Stored data entries

|---|

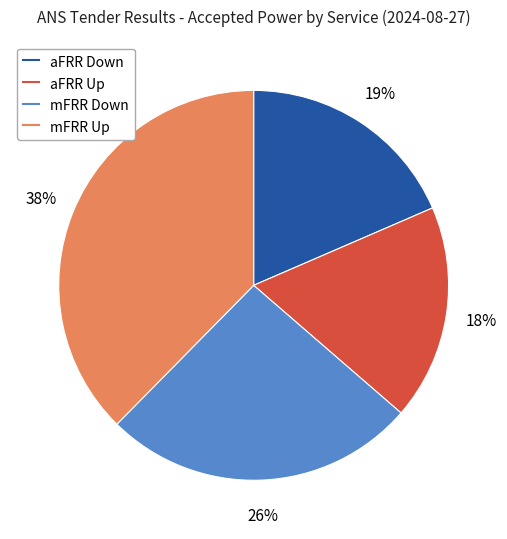

To the nearest percent, what portion does mFRR Up represent?

38%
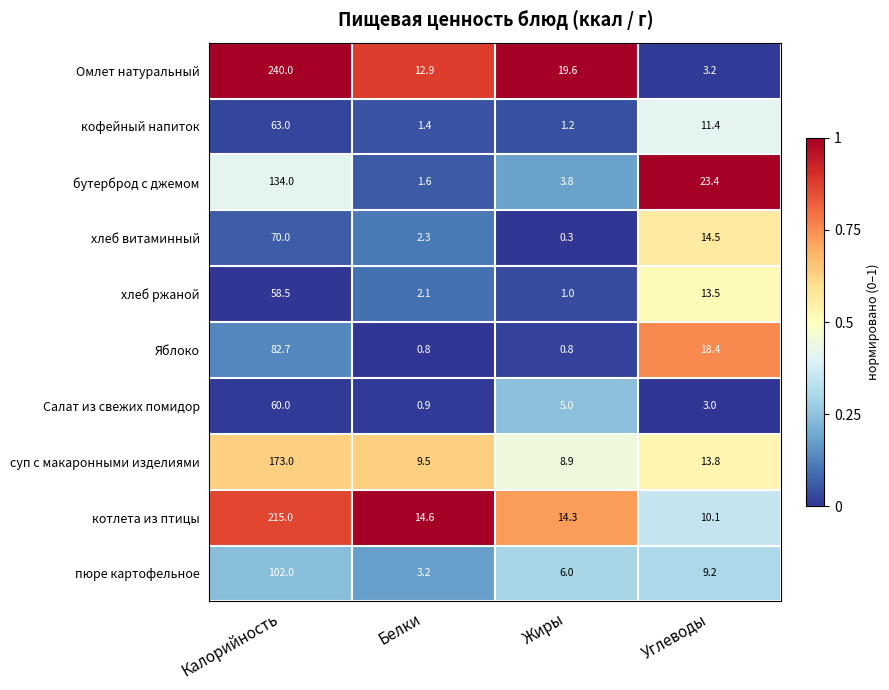

List the labels in order of котлета из птицы value, largest first.

Калорийность, Белки, Жиры, Углеводы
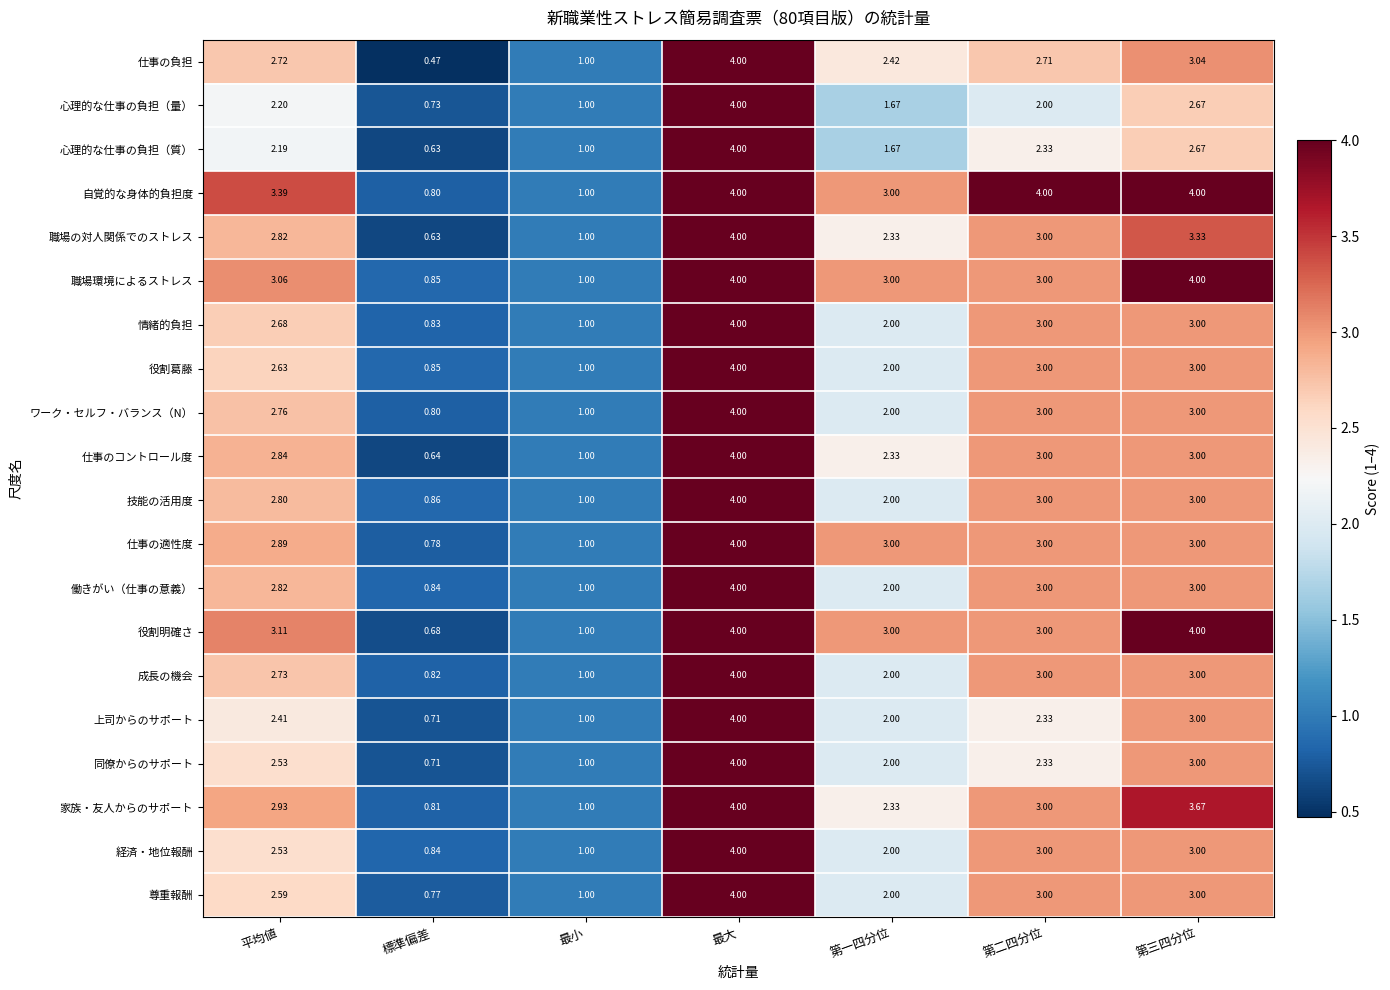

Which series has the largest range (max minus min)?

仕事の負担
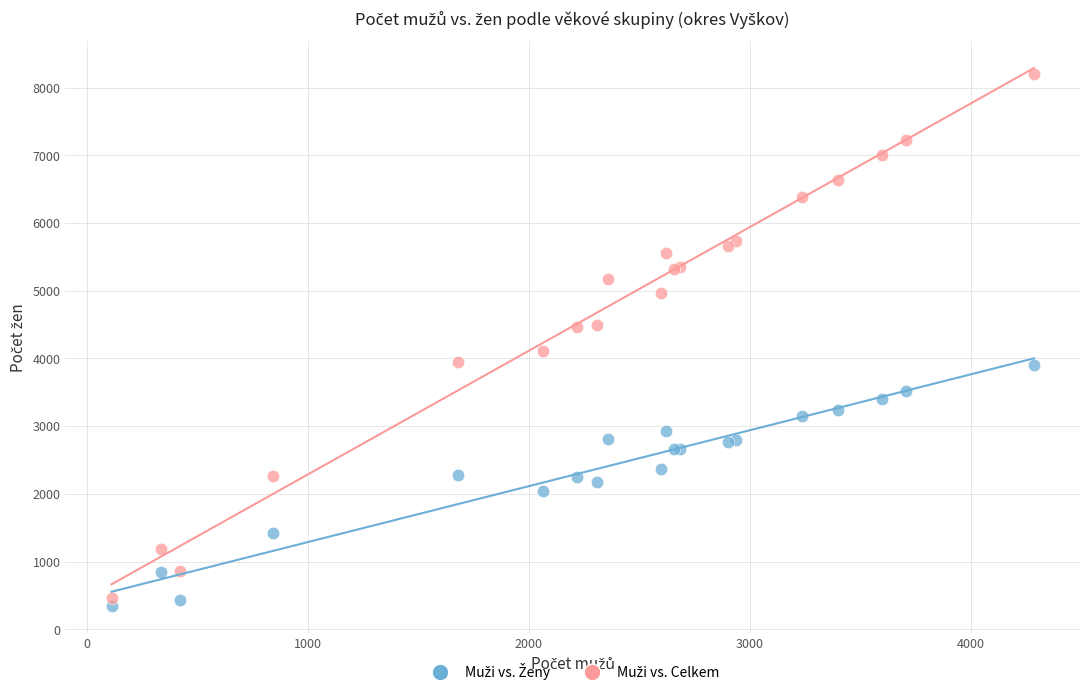

What is the X range (max minus min) for the scatter plot?

4177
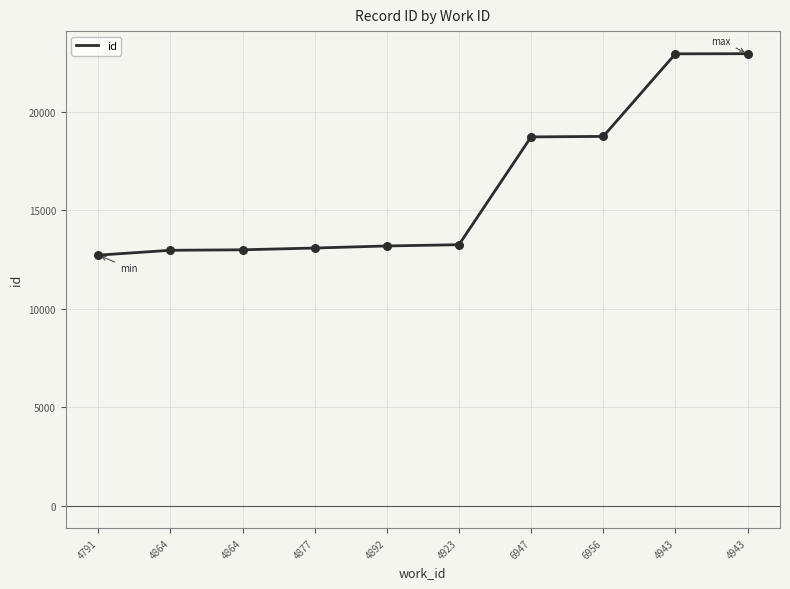

What is the change in value from 4791 to 6947?

+6007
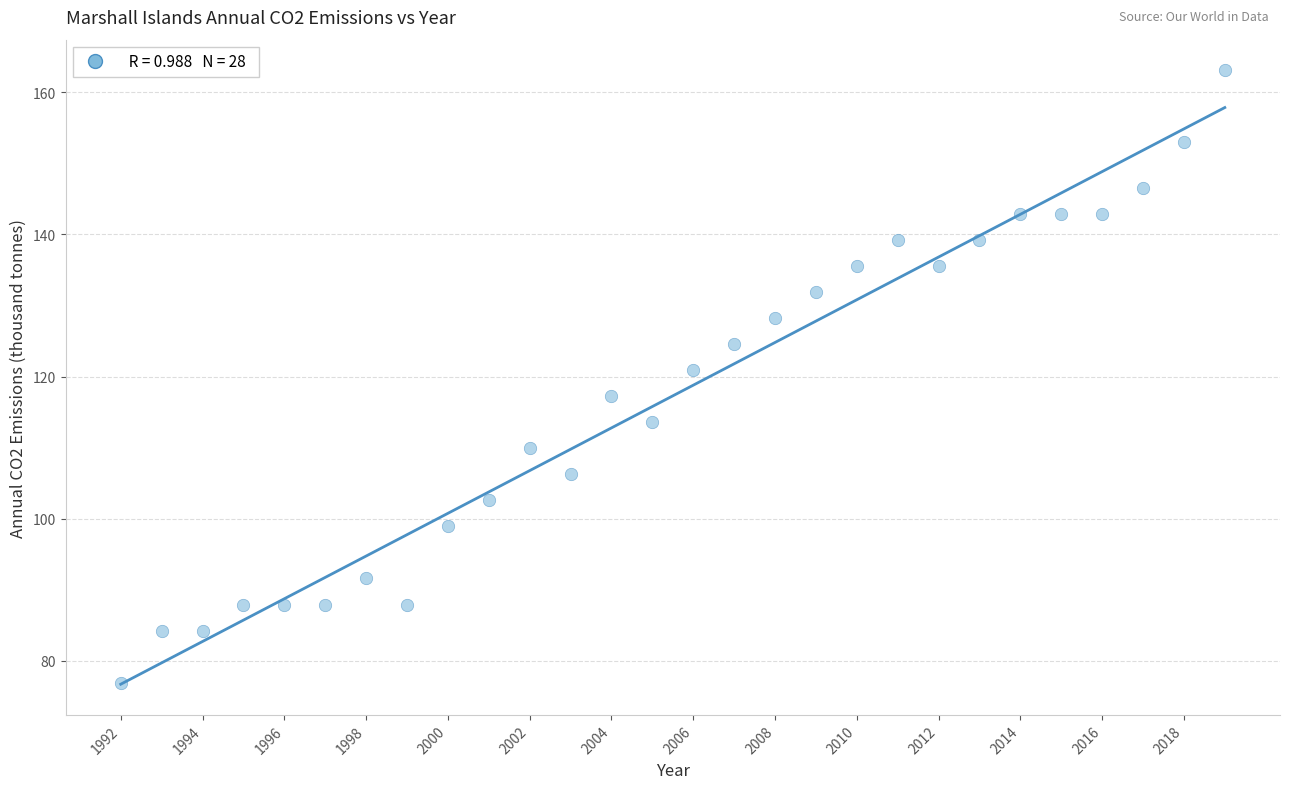

What is the range of X values (max minus min)?

27.0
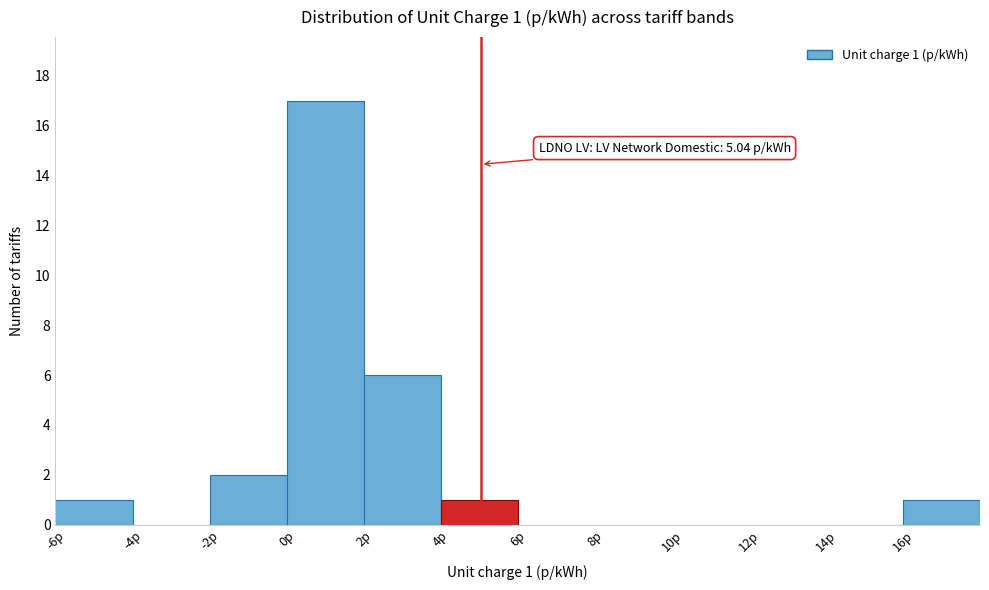

Which range on the x-axis has the tallest bar?

0 to 2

|---|

**PROBLEM STATEMENT**
Pick out each line of the items above that contains the word "minus", matching case exactly, and copy those lines.

**RESPONSE AREA**
Which series has the largest range (max minus min)?
What is the X range (max minus min) for the scatter plot?
What is the range of X values (max minus min)?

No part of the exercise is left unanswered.